In our hardware selection, we had an emphasis for a compact size, low power usage, and ease of installation to provide our priority on portability. Meanwhile, we also looked for simplistic design, as well as a balance between price, performance, and power for a hypothetical scaling production.
Our main ML computing module is the Oak-D-Lite. We decided on going with the Oak-D-Lite because the majority of the Raspberry Pi models did not have the processing power for local ML processing. Although the Google Coral and the Nvidia Jetson Nano provide stronger compute options, the Oak-D-Lite can provide comparable processing while providing us with built in stereo cameras. This allows for us to do depth sensing. It’s additionally smaller in comparison to the provided alternatives. In terms of price, the Oak-D-Lite is the cheapest out of all of the competing ML computing devices. Although the power usage could have been an issue, the other alternatives share the same problem so this was not considered in our selection process.
We decided on using a simple Raspberry Pi Zero 2 W as our interfacing device for communicating the Oak-D-Lite, Firebase, and our UI in the registration process. Out of all the Raspberry Pi’s considered, the Raspberry Pi Zero was the most compact computer with all the features and ports we require for our use case.
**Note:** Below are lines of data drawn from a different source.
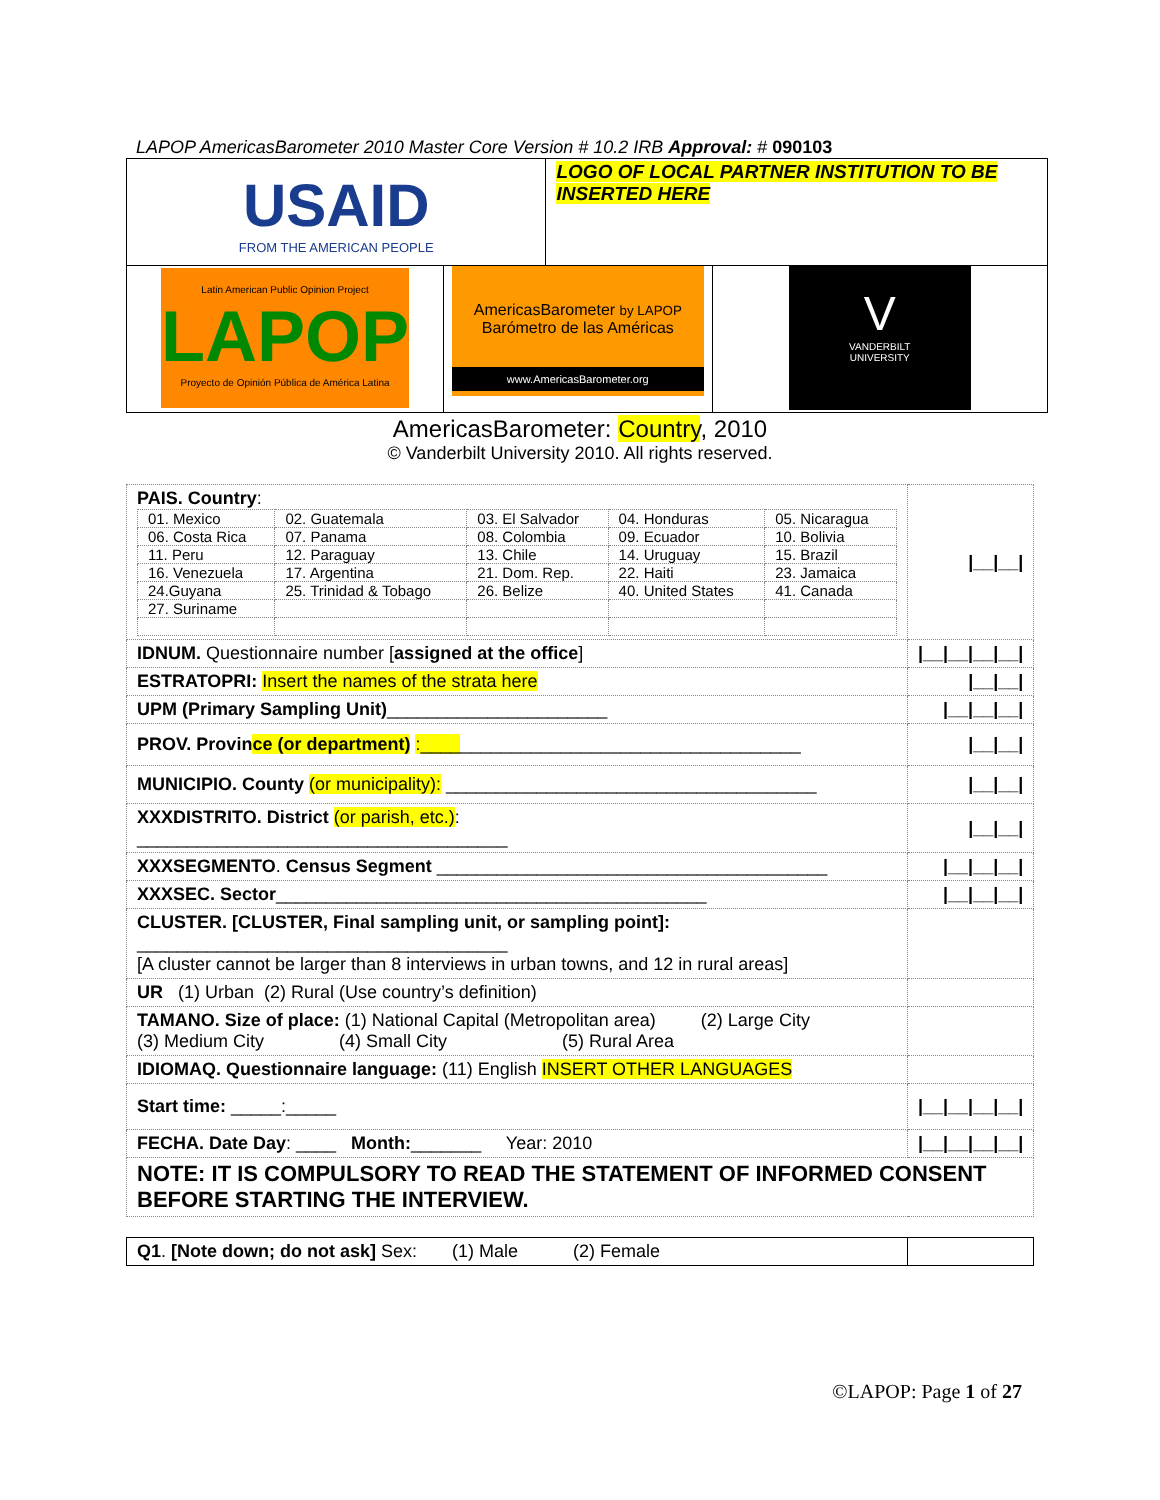LAPOP AmericasBarometer 2010 Master Core Version # 10.2 IRB Approval: # 090103
| USAID FROM THE AMERICAN PEOPLE | | LOGO OF LOCAL PARTNER INSTITUTION TO BE INSERTED HERE | |
| Latin American Public Opinion Project LAPOP Proyecto de Opinión Pública de América Latina | AmericasBarometer by LAPOP Barómetro de las Américas www.AmericasBarometer.org | | V VANDERBILT UNIVERSITY |
AmericasBarometer: Country, 2010
© Vanderbilt University 2010. All rights reserved.
| PAIS. Country : / 01. Mexico / 02. Guatemala / 03. El Salvador / 04. Honduras / 05. Nicaragua / / 06. Costa Rica / 07. Panama / 08. Colombia / 09. Ecuador / 10. Bolivia / / 11. Peru / 12. Paraguay / 13. Chile / 14. Uruguay / 15. Brazil / / 16. Venezuela / 17. Argentina / 21. Dom. Rep. / 22. Haiti / 23. Jamaica / / 24.Guyana / 25. Trinidad & Tobago / 26. Belize / 40. United States / 41. Canada / / 27. Suriname / / / / / | /__/__/ |
| IDNUM. Questionnaire number [ assigned at the office ] | /__/__/__/__/ |
| ESTRATOPRI: Insert the names of the strata here | /__/__/ |
| UPM (Primary Sampling Unit) ______________________ | /__/__/__/ |
| PROV. Provin ce (or department) :____ __________________________________ | /__/__/ |
| MUNICIPIO. County (or municipality): _____________________________________ | /__/__/ |
| XXXDISTRITO. District (or parish, etc.) : _____________________________________ | /__/__/ |
| XXXSEGMENTO . Census Segment _______________________________________ | /__/__/__/ |
| XXXSEC. Sector ___________________________________________ | /__/__/__/ |
| CLUSTER. [CLUSTER, Final sampling unit, or sampling point]: _____________________________________ [A cluster cannot be larger than 8 interviews in urban towns, and 12 in rural areas] | |
| UR (1) Urban (2) Rural (Use country’s definition) | |
| TAMANO. Size of place: (1) National Capital (Metropolitan area) (2) Large City (3) Medium City (4) Small City (5) Rural Area | |
| IDIOMAQ. Questionnaire language: (11) English INSERT OTHER LANGUAGES | |
| Start time: _____:_____ | /__/__/__/__/ |
| FECHA. Date Day : ____ Month: _______ Year: 2010 | /__/__/__/__/ |
| NOTE: IT IS COMPULSORY TO READ THE STATEMENT OF INFORMED CONSENT BEFORE STARTING THE INTERVIEW. | |
| Q1 . [Note down; do not ask] Sex: (1) Male (2) Female | |
©LAPOP: Page 1 of 27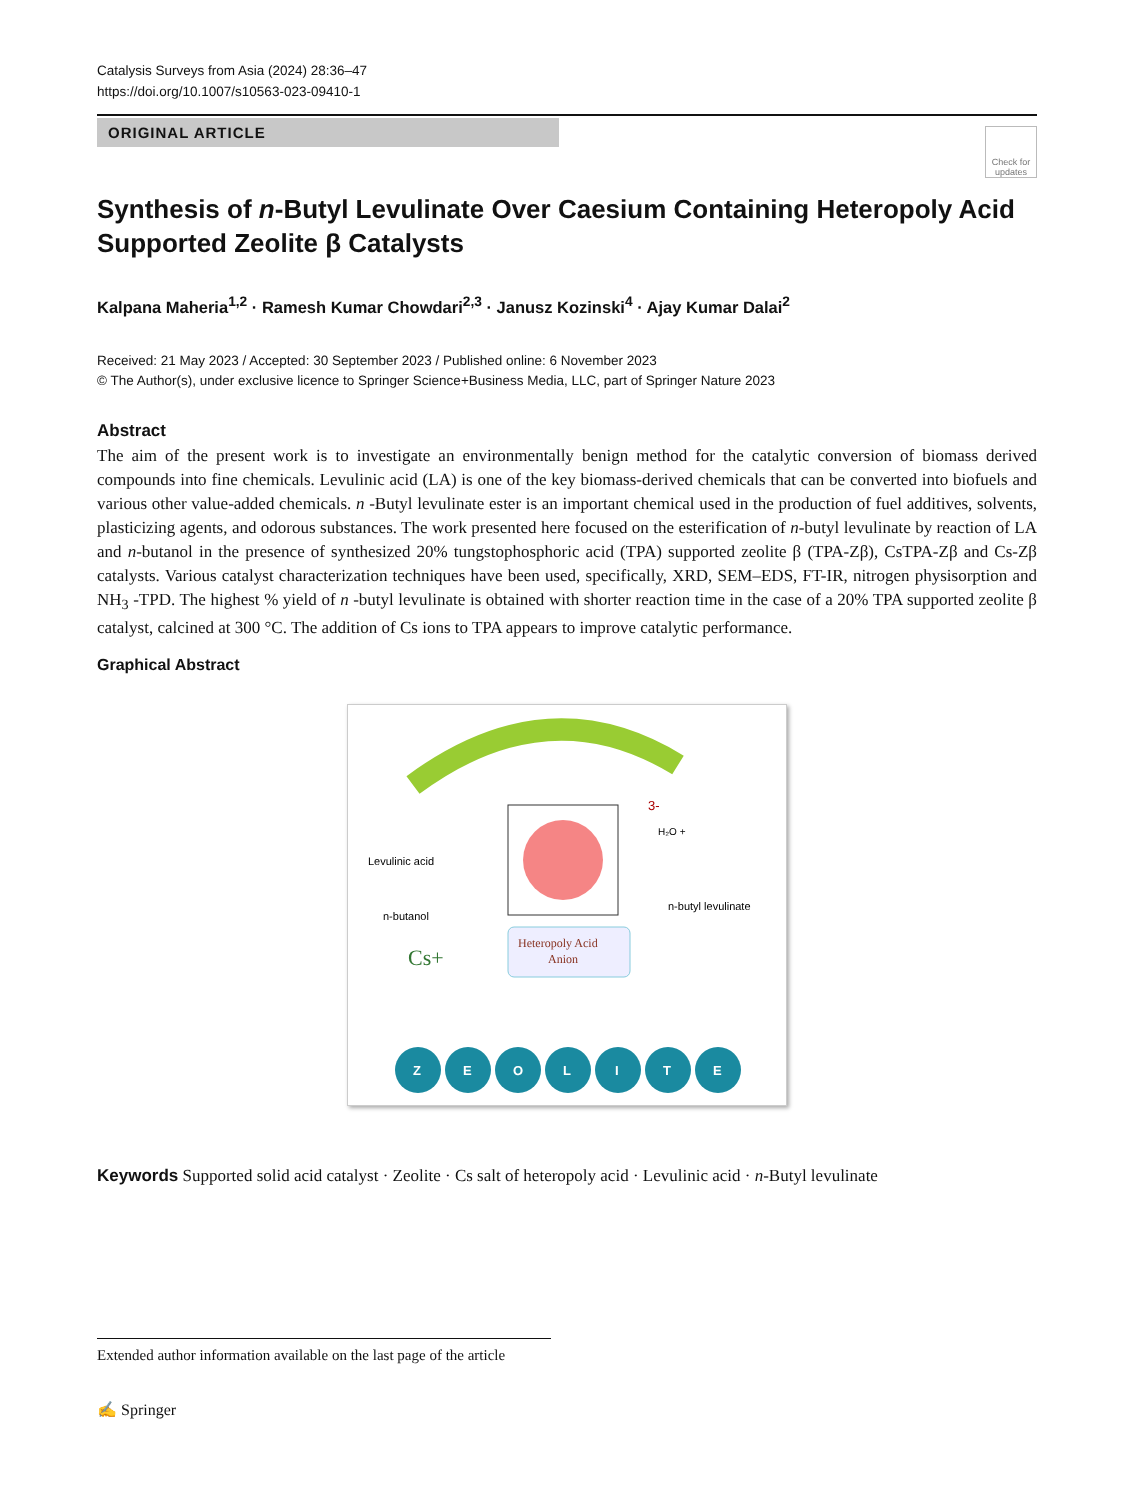Catalysis Surveys from Asia (2024) 28:36–47
https://doi.org/10.1007/s10563-023-09410-1
ORIGINAL ARTICLE
Check for updates
Synthesis of n-Butyl Levulinate Over Caesium Containing Heteropoly Acid Supported Zeolite β Catalysts
Kalpana Maheria<sup>1,2</sup> · Ramesh Kumar Chowdari<sup>2,3</sup> · Janusz Kozinski<sup>4</sup> · Ajay Kumar Dalai<sup>2</sup>
Received: 21 May 2023 / Accepted: 30 September 2023 / Published online: 6 November 2023
© The Author(s), under exclusive licence to Springer Science+Business Media, LLC, part of Springer Nature 2023
Abstract
The aim of the present work is to investigate an environmentally benign method for the catalytic conversion of biomass derived compounds into fine chemicals. Levulinic acid (LA) is one of the key biomass-derived chemicals that can be converted into biofuels and various other value-added chemicals. n -Butyl levulinate ester is an important chemical used in the production of fuel additives, solvents, plasticizing agents, and odorous substances. The work presented here focused on the esterification of n-butyl levulinate by reaction of LA and n-butanol in the presence of synthesized 20% tungstophosphoric acid (TPA) supported zeolite β (TPA-Zβ), CsTPA-Zβ and Cs-Zβ catalysts. Various catalyst characterization techniques have been used, specifically, XRD, SEM–EDS, FT-IR, nitrogen physisorption and NH<sub>3</sub> -TPD. The highest % yield of n -butyl levulinate is obtained with shorter reaction time in the case of a 20% TPA supported zeolite β catalyst, calcined at 300 °C. The addition of Cs ions to TPA appears to improve catalytic performance.
Graphical Abstract
Levulinic acid
n-butanol
Cs+
Heteropoly Acid
Anion
H₂O +
n-butyl levulinate
3-
Z
E
O
L
I
T
E
Keywords Supported solid acid catalyst · Zeolite · Cs salt of heteropoly acid · Levulinic acid · n-Butyl levulinate
Extended author information available on the last page of the article
✍ Springer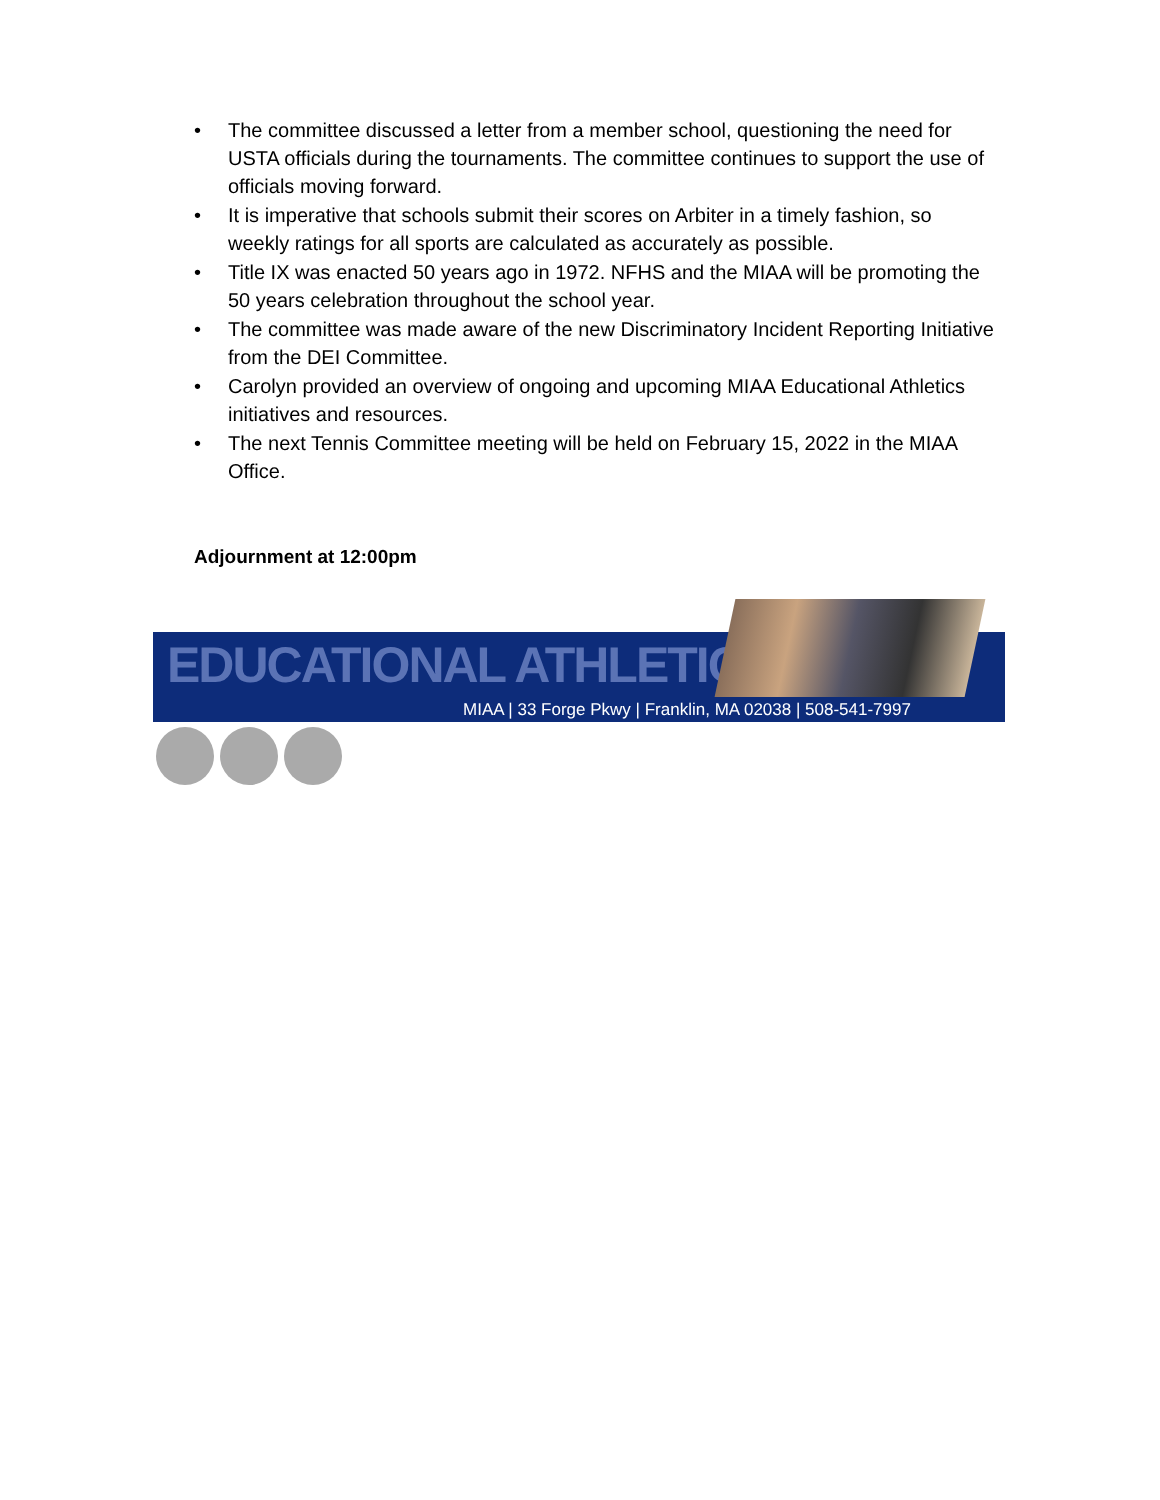• The committee discussed a letter from a member school, questioning the need for USTA officials during the tournaments. The committee continues to support the use of officials moving forward.
• It is imperative that schools submit their scores on Arbiter in a timely fashion, so weekly ratings for all sports are calculated as accurately as possible.
• Title IX was enacted 50 years ago in 1972. NFHS and the MIAA will be promoting the 50 years celebration throughout the school year.
• The committee was made aware of the new Discriminatory Incident Reporting Initiative from the DEI Committee.
• Carolyn provided an overview of ongoing and upcoming MIAA Educational Athletics initiatives and resources.
• The next Tennis Committee meeting will be held on February 15, 2022 in the MIAA Office.
Adjournment at 12:00pm
EDUCATIONAL ATHLETICS
MIAA | 33 Forge Pkwy | Franklin, MA 02038 | 508-541-7997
Temperature Analysis of the Oak-D-Lite

Taken from the Oak D-Lite Website, “The operating temperature range of the Robotics Vision Core 2 (die temperature) is -40 °C to 105 °C”. The idle temperature is approximately 35 °C and the camera sensor has an operating temperature of -30 °C to 70 °C. The manufacturer's stress test shows that on maximum load the enclosure reaches 55.7°C and the Chip reaches 73.53°C. As we see in the thermal camera image we can see no active cooling being used and Oak-D-Lite doing an acceptable job with dissipating the heat on its own. W

Credit to my capstone partner Brian Lee for choosing the hardware components and to myself for implementing them.

Mount Designs

We decided on two different approaches for the mount design (displayed below). One in which there would be a hinge design to attach to the shelf on your fridge door and one where we could attach with double sided tape. Both were designed with the thought of ease of use and installation with functionality being kept in mind.

Initial design to attach to fridge with double sided tape.

Alternative design to hang off shelf of fridge door.

Credits to my capstone partner @Brian-kyoudong-lee for composing (via AutoCAD) and 3D printing these mount designs.